• Your objective: Range to output from the entries below: the line containing "Sweden Unveils a Cluster of" through the line containing "by Swedish Minister...". Set it down exactly, ends included, nothing else.

(Supplied records)

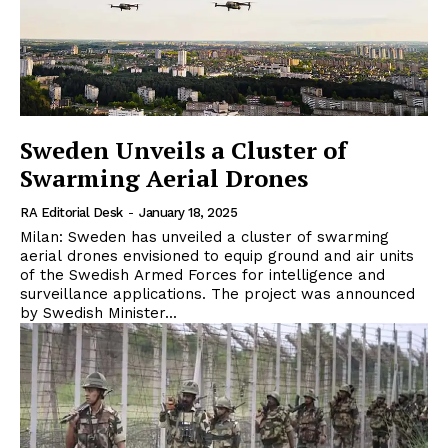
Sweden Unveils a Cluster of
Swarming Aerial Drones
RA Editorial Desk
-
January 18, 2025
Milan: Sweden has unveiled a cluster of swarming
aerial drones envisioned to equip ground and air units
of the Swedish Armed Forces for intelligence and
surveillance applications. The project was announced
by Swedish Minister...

(End Supplied records)
(Supplied records)

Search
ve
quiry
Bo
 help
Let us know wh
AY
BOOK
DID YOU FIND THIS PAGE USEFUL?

(End Supplied records)

• Your solution:
Sweden Unveils a Cluster of
Swarming Aerial Drones
RA Editorial Desk
-
January 18, 2025
Milan: Sweden has unveiled a cluster of swarming
aerial drones envisioned to equip ground and air units
of the Swedish Armed Forces for intelligence and
surveillance applications. The project was announced
by Swedish Minister...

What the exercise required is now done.